Blackstone Group CEO Stephen Schwarzman says that he expects PE firms to outperform most other financial services firms.

Blackstone Group CEO Stephen Schwarzman says that he expects PE firms to outperform most other financial services firms.

Schwarzman, speaking at the annual Merrill Lynch banking conference, said that private-equity firms do particularly well during recessions, according to FinancialWeek,. He referenced the 1990-91 recession, where he said that despite the lack of credit, the average PE firm registered returns of about 30 percent. Similar returns were seen during the most recent recession, from 2001 through 2004.

“And where do we find ourselves today? We find ourselves in another recession, and we find remarkable investment opportunities,” said Schwarzman.

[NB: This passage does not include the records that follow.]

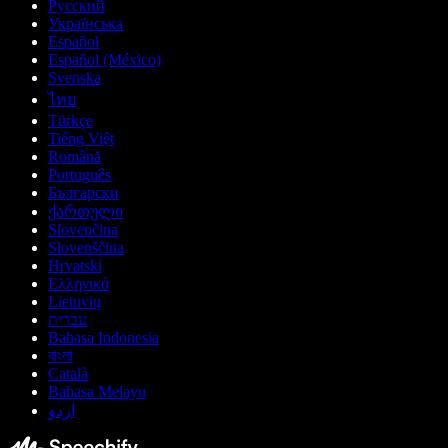
Русский
Українська
Español
Español (México)
Svenska
ไทย
Türkçe
Tiếng Việt
Română
Português
Български
ქართული
Slovenčina
Slovenščina
Hrvatski
Ελληνικά
Lietuvių
עברית
Bahasa Indonesia
বাংলা
Català
Bahasa Melayu
اردو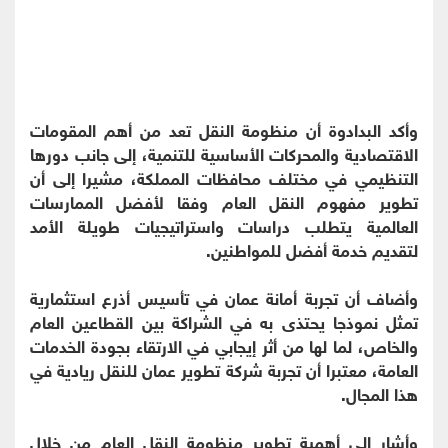
وأكد البدادوة أن منظومة النقل تعد من أهم المقومات
الاقتصادية والمحركات الأساسية للتنمية، إلى جانب دورها
التنظيمي في مختلف محافظات المملكة، مشيرا إلى أن
تطوير مفهوم النقل العام وفقا لأفضل الممارسات
العالمية يتطلب دراسات واستراتيجيات طويلة الأمد
لتقديم خدمة أفضل للمواطنين.
وأضاف أن تجربة أمانة عمان في تأسيس أذرع استثمارية
تمثل نموذجا يحتذى به في الشراكة بين القطاعين العام
والخاص، لما لها من أثر إيجابي في الارتقاء بجودة الخدمات
العامة، معتبرا أن تجربة شركة تطوير عمان للنقل ريادية في
هذا المجال.
وأشار إلى أهمية تطوير منظومة النقل العام من خلال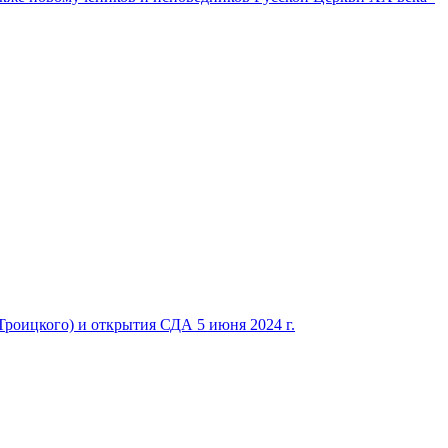
Троицкого) и открытия СДА 5 июня 2024 г.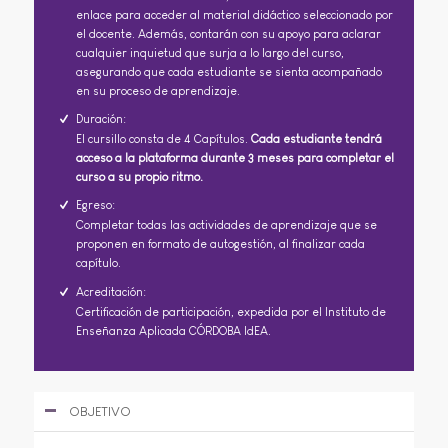
enlace para acceder al material didáctico seleccionado por
el docente. Además, contarán con su apoyo para aclarar
cualquier inquietud que surja a lo largo del curso,
asegurando que cada estudiante se sienta acompañado
en su proceso de aprendizaje.
Duración:
El cursillo consta de 4 Capítulos.
Cada estudiante tendrá
acceso a la plataforma durante 3 meses para completar el
curso a su propio ritmo.
Egreso:
Completar todas las actividades de aprendizaje que se
proponen en formato de autogestión, al finalizar cada
capítulo.
Acreditación:
Certificación de participación, expedida por el Instituto de
Enseñanza Aplicada CÓRDOBA IdEA.
OBJETIVO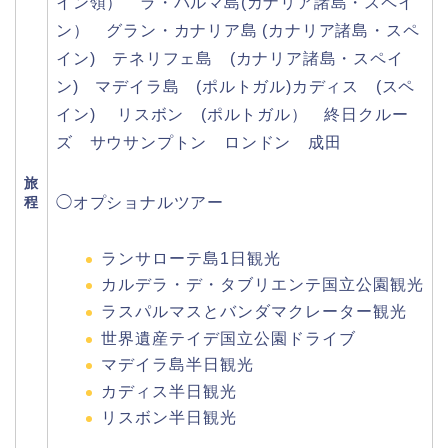
イン領） ラ・パルマ島(カナリア諸島・スペイ
ン） グラン・カナリア島 (カナリア諸島・スペ
イン) テネリフェ島 (カナリア諸島・スペイ
ン) マデイラ島 (ポルトガル)カディス (スペ
イン) リスボン (ポルトガル） 終日クルー
ズ サウサンプトン ロンドン 成田
旅
程
◯オプショナルツアー
ランサローテ島1日観光
カルデラ・デ・タブリエンテ国立公園観光
ラスパルマスとバンダマクレーター観光
世界遺産テイデ国立公園ドライブ
マデイラ島半日観光
カディス半日観光
リスボン半日観光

According to data from PE research firm Preqin, the median return for buyout vehicles in 2001 was 28 percent, while top-quartile funds that year took in at least 44 percent. Similarly in 1991, the median buyout return was 25 percent, with the top quartile starting at about 35 percent, according to FW.

Schwarzman believes that the financial system will return to normal lending patterns by 2011.

Schwarzman’s optimism was counteracted by Merrill’s CEO John Thain, who said he believes the  economic environment will continue to be difficult for some time to come, likening the current credit crisis to the Great Depression.

Other PE firms are also rethinking their approach to leverage. Carlyle Group managing director Randal Quarles told FW yesterday that the use of leverage by homeowners and the financial sector was “completely unprecedented, and it is not sustainable.”